Section 406—Code of Ethics for Senior Financial Officers

Section 406 of SOX requires public companies to disclose to the SEC whether they have adopted a code of ethics that applies to the organization’s chief executive officer (CEO), CFO, controller, or persons per- forming similar functions. If the company has not adopted such a code, it must explain why. A public company may disclose its code of ethics in several ways: (1) included as an exhibit to its annual report, (2) as a posting to its Web site, or (3) by agreeing to provide copies of the code upon request.

Whereas Section 406 applies specifically to executive and financial officers of a company, a company’s code of ethics should apply equally to all employees. Top management’s attitude toward ethics sets the tone for business practice, but it is also the responsibility of lower-level managers and nonmanagers to uphold a firm’s ethical standards. Ethical violations can occur throughout an organization from the boardroom to the receiving dock. Methods must therefore be developed for including all management and employees in the firm’s ethics schema. The SEC has ruled that compliance with Section 406 necessitates a written code of ethics that addresses the following ethical issues.

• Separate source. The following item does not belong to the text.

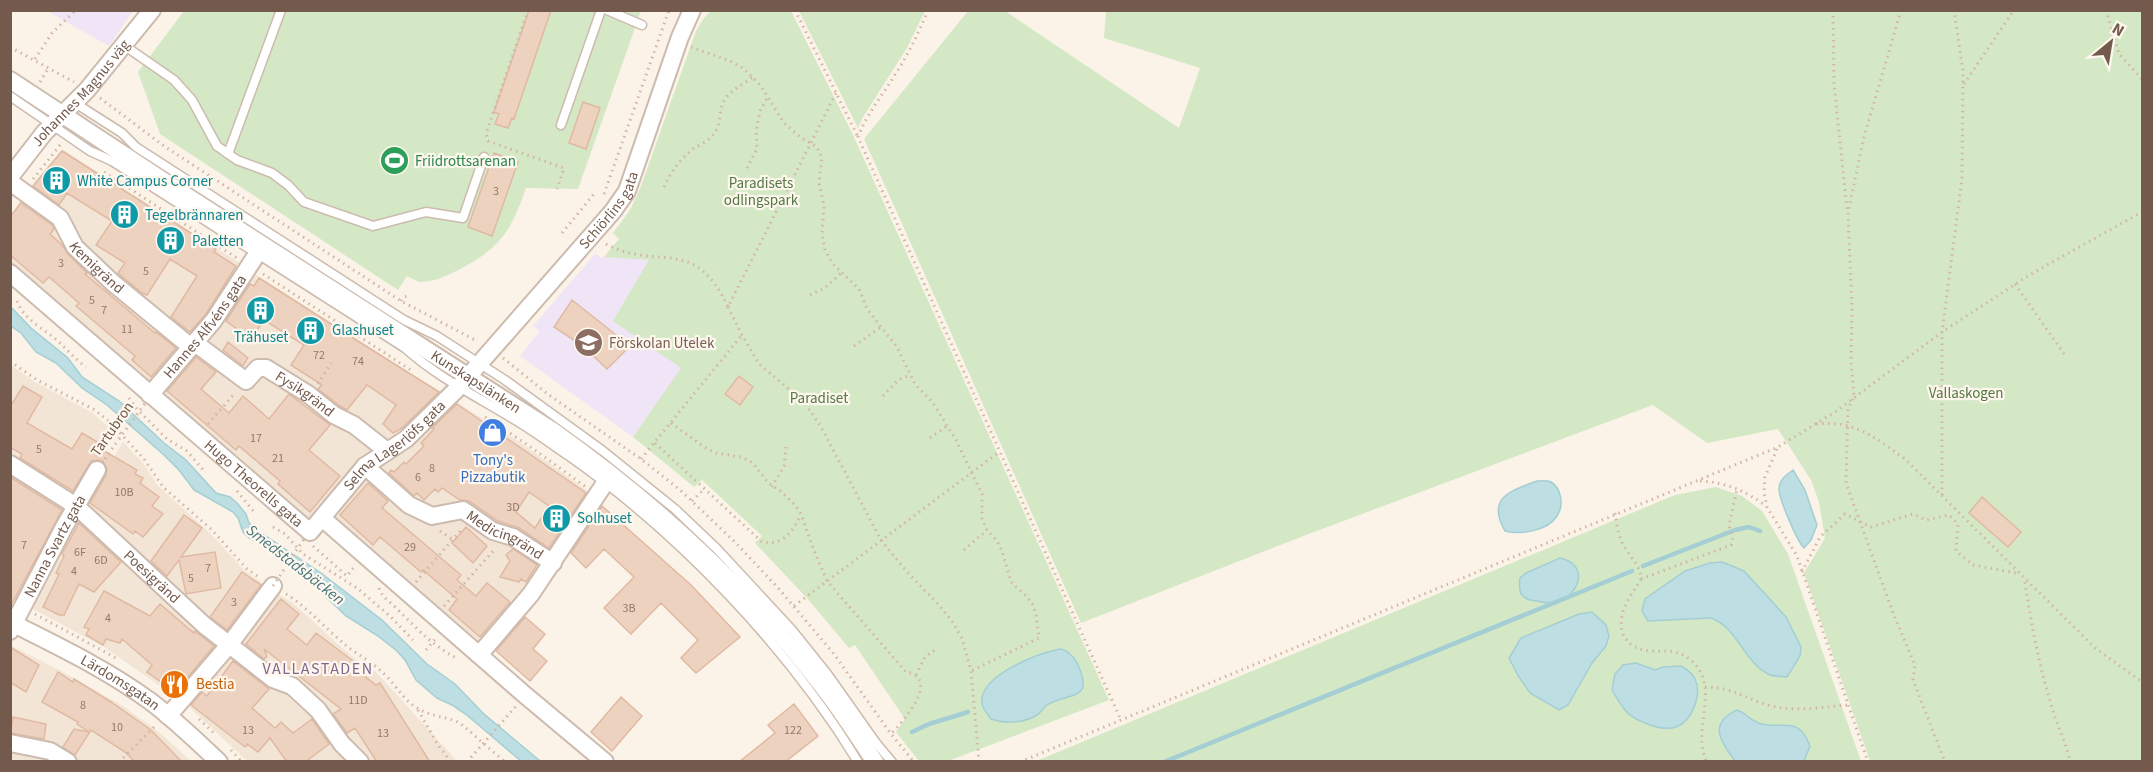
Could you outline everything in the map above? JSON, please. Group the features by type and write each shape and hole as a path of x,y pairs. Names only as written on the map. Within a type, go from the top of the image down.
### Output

CONFLICTS OF INTEREST. The company’s code of ethics should outline procedures for dealing with actual or apparent conflicts of interest between personal and professional relationships. Note that the issue here is in dealing with conflicts of interest, not prohibiting them. Whereas avoidance is the best pol- icy, sometimes conflicts are unavoidable. Thus, one’s handling and full disclosure of the matter become the ethical concern. Managers and employees alike should be made aware of the firm’s code of ethics, be given decision models, and participate in training programs that explore conflict of interest issues.

FULL AND FAIR DISCLOSURES. This provision states that the organization should provide full, fair, accurate, timely, and understandable disclosures in the documents, reports, and financial statements that it submits to the SEC and to the public. Overly complex and misleading accounting techniques were used to camouflage questionable activities that lie at the heart of many recent financial scandals. The objective of this rule is to ensure that future disclosures are candid, open, truthful, and void of such deceptions.

LEGAL COMPLIANCE. Codes of ethics should require employees to follow applicable governmental laws, rules, and regulations. As stated previously, we must not confuse ethical issues with legal issues. Nevertheless, doing the right thing requires sensitivity to laws, rules, regulations, and societal expectations. To accomplish this, organizations must provide employees with training and guidance.

INTERNAL REPORTING OF CODE VIOLATIONS. The code of ethics must provide a mechanism to permit prompt internal reporting of ethics violations. This provision is similar in nature to Sections 301 and 806, which were designed to encourage and protect whistle-blowers. Employee ethics hotlines are emerging as the mechanism for dealing with these related requirements. Because SOX requires this function to be confidential, many companies are outsourcing their employee hotline service to independent vendors.

ACCOUNTABILITY. An effective ethics program must take appropriate action when code violations occur. This will include various disciplinary measures, including dismissal. Employees must see an employee hotline as credible, or they will not use it. Section 301 directs the organization’s audit committee to establish procedures for receiving, retaining, and treating such complaints about accounting procedures and internal control violations. Audit committees will also play an important role in the oversight of ethics enforcement activities.